Con "Caro diario’" film autobiografico di Nanni Moretti, suddiviso in tre episodi che esplorano diversi aspetti della vita e della società italiana, si racconta una Roma fatta di bellezza e contraddizioni: la città è un personaggio a sé stante, che accompagna lo spettatore in un viaggio tra storia e modernità. Il primo episodio, "In Vespa", ci mostra Nanni Moretti mentre attraversa la città a bordo della sua Vespa, offrendoci uno sguardo personale e intimo nella capitale italiana, attraverso i suoi quartieri iconici, i monumenti famosi e i suoi angoli meno conosciuti. Il film cattura l'essenza della città eterna attraverso l'occhio critico e affettuoso di Moretti, che riesce a rendere Roma non solo uno sfondo, ma un elemento fondamentale del racconto.
Roma, non solo ha influenzato profondamente il cinema mondiale, ma ha assunto il simbolo di resistenza e speranza, grazie alla meravigliosa pellicola "Roma città aperta", uno dei grandi capolavori neorealisti di Roberto Rossellini. Ambientato durante l'occupazione nazista di Roma nella Seconda Guerra Mondiale, il film racconta le vicende di diverse persone coinvolte nella Resistenza contro gli occupanti tedeschi. Le scene parlano di atti di eroismo, tradimenti e sacrifici, mettendo in luce la brutalità della guerra e la forza dell'animo umano, soprattutto attraverso le storie di Don Pietro Pellegrini, un prete che aiuta partigiani e famiglie in difficoltà, Pina, interpretata dalla grande Anna Magnani, una donna coraggiosa che sostiene fortemente i partigiani, e Giorgio Manfredi, ingegnere comunista ricercato dai nazisti. Le riprese, effettuate in luoghi autentici della città devastata dalla guerra, conferiscono al film un realismo crudo e toccante: ci troviamo davanti a strade, quartieri ed edifici di Roma, che riflettono la sofferenza e la resistenza del popolo, creando un legame indissolubile tra la città e la storia raccontata.

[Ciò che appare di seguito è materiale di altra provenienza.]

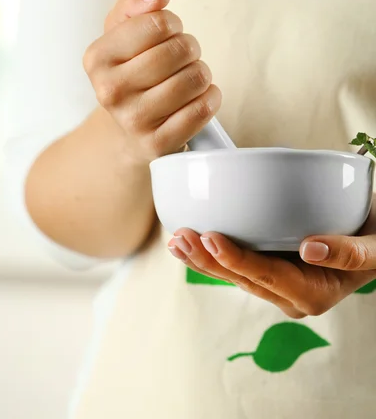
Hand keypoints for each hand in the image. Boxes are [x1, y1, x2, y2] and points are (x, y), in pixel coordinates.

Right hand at [83, 0, 220, 162]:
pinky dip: (210, 98)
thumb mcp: (122, 29)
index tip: (168, 33)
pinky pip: (202, 110)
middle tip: (183, 57)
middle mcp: (109, 91)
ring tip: (189, 77)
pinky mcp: (157, 144)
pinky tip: (199, 97)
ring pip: (195, 78)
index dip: (173, 23)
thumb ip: (135, 0)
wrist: (127, 127)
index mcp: (97, 57)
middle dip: (190, 48)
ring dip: (201, 73)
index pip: (158, 21)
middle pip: (179, 50)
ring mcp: (133, 121)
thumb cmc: (130, 69)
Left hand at [168, 195, 375, 318]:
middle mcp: (291, 295)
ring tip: (177, 240)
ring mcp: (278, 285)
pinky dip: (212, 254)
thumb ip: (349, 252)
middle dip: (207, 260)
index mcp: (314, 292)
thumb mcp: (374, 248)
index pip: (268, 276)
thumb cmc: (375, 241)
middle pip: (242, 278)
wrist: (374, 241)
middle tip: (180, 238)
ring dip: (203, 258)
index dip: (237, 259)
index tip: (212, 239)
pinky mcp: (270, 271)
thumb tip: (311, 249)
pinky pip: (237, 267)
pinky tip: (192, 242)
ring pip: (234, 276)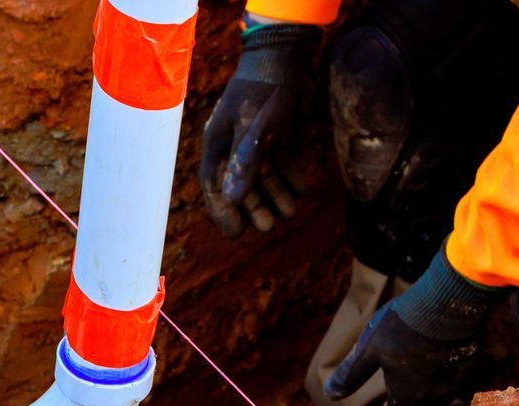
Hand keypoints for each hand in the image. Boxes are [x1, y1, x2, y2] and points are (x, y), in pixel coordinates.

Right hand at [200, 23, 319, 236]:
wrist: (285, 57)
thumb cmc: (263, 92)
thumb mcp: (254, 129)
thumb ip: (244, 163)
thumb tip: (231, 200)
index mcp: (218, 145)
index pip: (215, 187)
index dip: (224, 212)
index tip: (236, 234)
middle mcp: (234, 146)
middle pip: (241, 186)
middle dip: (255, 208)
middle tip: (269, 226)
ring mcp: (256, 141)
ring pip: (264, 177)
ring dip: (276, 195)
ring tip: (290, 212)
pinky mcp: (277, 135)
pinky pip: (282, 162)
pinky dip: (291, 175)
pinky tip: (303, 189)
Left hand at [324, 249, 507, 405]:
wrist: (450, 302)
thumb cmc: (402, 327)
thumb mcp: (367, 350)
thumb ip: (350, 375)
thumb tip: (331, 395)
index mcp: (409, 398)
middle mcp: (436, 397)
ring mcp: (457, 381)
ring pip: (440, 402)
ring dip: (424, 402)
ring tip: (412, 392)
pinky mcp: (472, 363)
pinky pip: (457, 384)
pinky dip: (443, 385)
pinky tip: (437, 371)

Infine, non possiamo non parlare del capolavoro di Federico Fellini, "La dolce vita", che ha lasciato un'impronta indelebile nella storia del cinema e nella rappresentazione di Roma. Il suo iconico personaggio, Marcello Rubini, giornalista di gossip interpretato da Marcello Mastroianni, ci fa sognare, mostrandoci il glamour delle feste mondane ma anche la malinconia e l'insoddisfazione dei suoi protagonisti. Chiunque abbia visto il film, trovandosi davanti alla Fontana di Trevi, immaginerà Anita Ekberg che fa il bagno: una scena diventata, nel tempo, un simbolo della dolce vita romana e del cinema italiano.
Lo stesso termine "La dolce vita" è diventato un modo di dire universale, utilizzato per descrivere qualsiasi situazione e periodo di vita caratterizzato da piaceri edonistici e lusso: d’altronde, la Roma degli anni ’50 e ’60 era una città in pieno fermento, sede della "Hollywood sul Tevere", dove molte star del cinema internazionale si riunivano per girare film. E citando proprio le parole di Marcello Rubini, non ci resta che dire che Roma era e resterà per sempre "un’immensa scenografia che non finisce mai di sorprenderti".